Volume and pressure dependences of the electronic, vibrational, and crystal structures of Cs_2CoCl_4: Identification of a pressure-induced piezochromic phase at high pressure

摘要

This work investigates the high-pressure structure of CS_2CoCl_4 and how it affects the electronic and vibrational properties using optical absorption, Raman spectroscopy, x-ray diffraction, and x-ray absorption in the 0-15 GPa range. In particular, we focus on the electronic and local structures of Co~(2+), since compression of CS_2CoCl_4 yields structural transformations associated with change of coordination around Co~(2+), which are eventually responsible for the intense piezochromism at 7 GPa.
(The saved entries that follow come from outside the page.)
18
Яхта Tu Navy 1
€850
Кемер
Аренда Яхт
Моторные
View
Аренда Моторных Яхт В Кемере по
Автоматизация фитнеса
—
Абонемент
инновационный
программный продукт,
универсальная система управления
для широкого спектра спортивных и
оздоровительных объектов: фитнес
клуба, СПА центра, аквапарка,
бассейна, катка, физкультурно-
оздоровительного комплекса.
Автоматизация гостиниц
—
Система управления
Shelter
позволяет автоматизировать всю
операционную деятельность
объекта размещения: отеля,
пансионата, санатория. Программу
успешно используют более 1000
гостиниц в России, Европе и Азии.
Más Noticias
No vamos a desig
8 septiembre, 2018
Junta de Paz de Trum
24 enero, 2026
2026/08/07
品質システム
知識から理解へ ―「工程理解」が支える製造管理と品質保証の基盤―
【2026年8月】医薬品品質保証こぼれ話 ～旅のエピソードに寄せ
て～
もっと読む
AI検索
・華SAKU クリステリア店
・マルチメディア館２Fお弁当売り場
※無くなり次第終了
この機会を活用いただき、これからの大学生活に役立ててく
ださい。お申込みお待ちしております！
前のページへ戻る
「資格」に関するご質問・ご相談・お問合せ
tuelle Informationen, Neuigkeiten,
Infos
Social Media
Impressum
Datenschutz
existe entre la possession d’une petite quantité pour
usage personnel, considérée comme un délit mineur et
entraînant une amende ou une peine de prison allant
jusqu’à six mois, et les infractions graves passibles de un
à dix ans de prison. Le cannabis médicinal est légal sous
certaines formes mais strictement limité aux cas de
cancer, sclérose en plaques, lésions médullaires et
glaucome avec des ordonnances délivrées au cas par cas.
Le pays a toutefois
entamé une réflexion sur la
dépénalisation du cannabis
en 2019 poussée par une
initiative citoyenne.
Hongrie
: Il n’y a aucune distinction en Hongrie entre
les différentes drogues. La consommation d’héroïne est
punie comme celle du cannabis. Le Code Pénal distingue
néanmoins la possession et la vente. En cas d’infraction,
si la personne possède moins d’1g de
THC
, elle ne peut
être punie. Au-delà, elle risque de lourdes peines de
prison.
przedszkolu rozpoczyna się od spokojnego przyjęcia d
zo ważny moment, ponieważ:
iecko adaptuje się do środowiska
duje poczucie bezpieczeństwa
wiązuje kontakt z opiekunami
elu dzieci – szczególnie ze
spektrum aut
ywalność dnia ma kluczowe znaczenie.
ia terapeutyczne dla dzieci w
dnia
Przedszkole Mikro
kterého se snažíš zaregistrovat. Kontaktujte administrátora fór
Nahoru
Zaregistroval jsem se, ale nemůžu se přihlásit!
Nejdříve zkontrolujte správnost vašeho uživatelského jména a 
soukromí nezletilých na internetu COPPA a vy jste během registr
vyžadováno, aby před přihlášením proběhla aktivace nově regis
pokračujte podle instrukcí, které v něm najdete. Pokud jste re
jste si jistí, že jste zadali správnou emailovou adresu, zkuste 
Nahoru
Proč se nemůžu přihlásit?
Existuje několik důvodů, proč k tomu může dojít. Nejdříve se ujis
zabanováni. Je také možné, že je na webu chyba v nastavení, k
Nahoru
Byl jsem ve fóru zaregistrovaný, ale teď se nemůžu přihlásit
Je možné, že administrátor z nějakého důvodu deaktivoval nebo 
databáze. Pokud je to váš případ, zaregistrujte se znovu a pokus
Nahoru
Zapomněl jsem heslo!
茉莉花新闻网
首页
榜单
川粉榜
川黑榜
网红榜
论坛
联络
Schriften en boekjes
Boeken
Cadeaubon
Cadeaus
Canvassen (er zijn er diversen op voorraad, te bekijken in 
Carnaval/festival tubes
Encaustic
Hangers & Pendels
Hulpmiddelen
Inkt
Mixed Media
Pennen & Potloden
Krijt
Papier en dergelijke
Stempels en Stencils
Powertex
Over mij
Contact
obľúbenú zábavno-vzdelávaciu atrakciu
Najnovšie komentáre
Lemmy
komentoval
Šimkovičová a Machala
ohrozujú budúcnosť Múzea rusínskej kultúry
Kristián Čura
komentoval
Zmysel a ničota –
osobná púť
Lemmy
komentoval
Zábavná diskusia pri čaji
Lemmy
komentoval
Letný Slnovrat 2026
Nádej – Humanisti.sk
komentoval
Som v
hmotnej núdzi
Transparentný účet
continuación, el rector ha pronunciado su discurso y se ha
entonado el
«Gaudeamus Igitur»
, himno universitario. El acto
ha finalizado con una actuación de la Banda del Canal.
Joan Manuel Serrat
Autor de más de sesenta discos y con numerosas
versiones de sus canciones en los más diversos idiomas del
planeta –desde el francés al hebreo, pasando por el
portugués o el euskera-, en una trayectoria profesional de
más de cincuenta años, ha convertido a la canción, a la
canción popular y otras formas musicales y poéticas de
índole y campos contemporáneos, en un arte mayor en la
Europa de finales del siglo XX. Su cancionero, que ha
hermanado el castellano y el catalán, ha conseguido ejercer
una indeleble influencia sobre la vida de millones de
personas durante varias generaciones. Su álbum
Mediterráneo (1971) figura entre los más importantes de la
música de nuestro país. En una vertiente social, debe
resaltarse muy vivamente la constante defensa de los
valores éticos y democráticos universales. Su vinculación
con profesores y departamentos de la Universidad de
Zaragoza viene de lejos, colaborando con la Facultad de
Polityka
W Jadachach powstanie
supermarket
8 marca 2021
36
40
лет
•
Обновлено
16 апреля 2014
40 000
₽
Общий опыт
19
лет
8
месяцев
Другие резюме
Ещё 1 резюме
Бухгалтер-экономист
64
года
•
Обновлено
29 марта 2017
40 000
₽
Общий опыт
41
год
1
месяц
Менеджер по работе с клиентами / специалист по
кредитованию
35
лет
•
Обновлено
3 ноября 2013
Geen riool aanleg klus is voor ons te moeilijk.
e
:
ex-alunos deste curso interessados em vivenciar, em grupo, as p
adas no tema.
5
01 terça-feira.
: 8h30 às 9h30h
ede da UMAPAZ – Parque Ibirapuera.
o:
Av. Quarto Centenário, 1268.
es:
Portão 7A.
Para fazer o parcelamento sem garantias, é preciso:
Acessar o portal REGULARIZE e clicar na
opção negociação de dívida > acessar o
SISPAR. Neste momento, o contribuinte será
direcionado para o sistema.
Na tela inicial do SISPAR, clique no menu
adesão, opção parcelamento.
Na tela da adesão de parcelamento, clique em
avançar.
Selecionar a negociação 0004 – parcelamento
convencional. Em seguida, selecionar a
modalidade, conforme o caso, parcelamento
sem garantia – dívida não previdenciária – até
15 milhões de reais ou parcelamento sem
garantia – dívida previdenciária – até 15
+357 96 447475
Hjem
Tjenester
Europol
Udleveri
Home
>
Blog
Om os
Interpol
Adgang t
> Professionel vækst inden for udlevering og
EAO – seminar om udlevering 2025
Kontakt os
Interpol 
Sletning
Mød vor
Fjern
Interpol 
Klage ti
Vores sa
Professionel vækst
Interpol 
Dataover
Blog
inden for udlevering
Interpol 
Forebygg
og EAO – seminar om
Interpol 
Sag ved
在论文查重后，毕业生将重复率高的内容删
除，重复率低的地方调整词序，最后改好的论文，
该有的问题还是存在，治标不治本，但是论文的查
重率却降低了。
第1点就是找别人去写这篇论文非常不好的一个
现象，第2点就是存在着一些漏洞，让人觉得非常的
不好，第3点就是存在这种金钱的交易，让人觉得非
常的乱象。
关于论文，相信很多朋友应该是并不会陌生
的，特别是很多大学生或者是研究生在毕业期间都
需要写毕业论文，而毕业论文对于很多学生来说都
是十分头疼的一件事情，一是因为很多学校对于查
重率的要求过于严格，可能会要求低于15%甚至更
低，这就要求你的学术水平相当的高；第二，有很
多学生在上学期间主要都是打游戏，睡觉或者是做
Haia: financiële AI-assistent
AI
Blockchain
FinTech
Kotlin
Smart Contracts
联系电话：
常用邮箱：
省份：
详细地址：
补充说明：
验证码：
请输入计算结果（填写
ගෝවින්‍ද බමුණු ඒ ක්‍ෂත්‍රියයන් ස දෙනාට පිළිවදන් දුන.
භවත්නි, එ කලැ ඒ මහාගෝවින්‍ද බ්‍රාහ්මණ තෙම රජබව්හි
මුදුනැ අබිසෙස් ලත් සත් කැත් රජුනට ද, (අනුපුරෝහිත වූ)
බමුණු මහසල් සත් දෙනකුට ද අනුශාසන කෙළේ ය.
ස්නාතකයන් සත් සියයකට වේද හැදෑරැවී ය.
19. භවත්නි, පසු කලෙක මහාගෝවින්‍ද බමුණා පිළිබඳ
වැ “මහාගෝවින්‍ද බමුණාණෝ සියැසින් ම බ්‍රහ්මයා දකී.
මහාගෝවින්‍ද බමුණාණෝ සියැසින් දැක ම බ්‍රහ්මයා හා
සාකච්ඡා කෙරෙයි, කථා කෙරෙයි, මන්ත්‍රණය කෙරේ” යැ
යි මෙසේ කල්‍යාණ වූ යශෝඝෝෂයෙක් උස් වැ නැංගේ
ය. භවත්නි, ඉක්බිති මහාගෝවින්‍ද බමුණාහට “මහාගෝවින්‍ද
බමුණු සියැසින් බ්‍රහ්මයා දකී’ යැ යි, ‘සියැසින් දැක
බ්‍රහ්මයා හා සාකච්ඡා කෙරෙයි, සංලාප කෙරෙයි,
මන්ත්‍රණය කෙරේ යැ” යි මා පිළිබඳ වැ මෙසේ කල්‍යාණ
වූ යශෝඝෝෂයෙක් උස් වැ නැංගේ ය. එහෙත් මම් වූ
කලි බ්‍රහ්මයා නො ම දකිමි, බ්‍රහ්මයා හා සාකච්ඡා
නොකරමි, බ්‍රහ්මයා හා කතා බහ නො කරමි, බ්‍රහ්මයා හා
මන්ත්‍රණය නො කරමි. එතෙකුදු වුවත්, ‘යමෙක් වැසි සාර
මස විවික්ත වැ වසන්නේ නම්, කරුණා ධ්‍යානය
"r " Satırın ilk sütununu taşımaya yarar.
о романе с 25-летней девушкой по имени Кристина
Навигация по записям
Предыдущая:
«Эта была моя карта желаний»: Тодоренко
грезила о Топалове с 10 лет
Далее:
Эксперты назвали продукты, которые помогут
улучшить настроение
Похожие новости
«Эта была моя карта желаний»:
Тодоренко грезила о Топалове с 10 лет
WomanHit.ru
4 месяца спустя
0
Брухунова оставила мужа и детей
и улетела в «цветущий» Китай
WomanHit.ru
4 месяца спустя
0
This study provides a complete characterization of the electronic and vibrational structures of Cs_2CoCl4 in the Pnma phase as a function of the cell volume and the local CoCl_4 bond length, R_(co-cl) as well as its corresponding equation of state. In addition, our interest is to elucidate whether the phase transition undergone by CS_2CoCl_4 at 7 GPa leads to a perovskite-layer-type structure where Co~(2+) is sixfold coordinated, decomposes into CsCl + CSCoCl_3, or it involves an unknown phase with different coordination sites for Co~(2+). We show that Co~(2+) is sixfold coordinated in the high-pressure phase. The analysis of optical spectra and x-ray diffraction data suggests the formation of an interconnected structure of exchange-coupled Co~(2+) through edge-sharing octahedra at high pressure.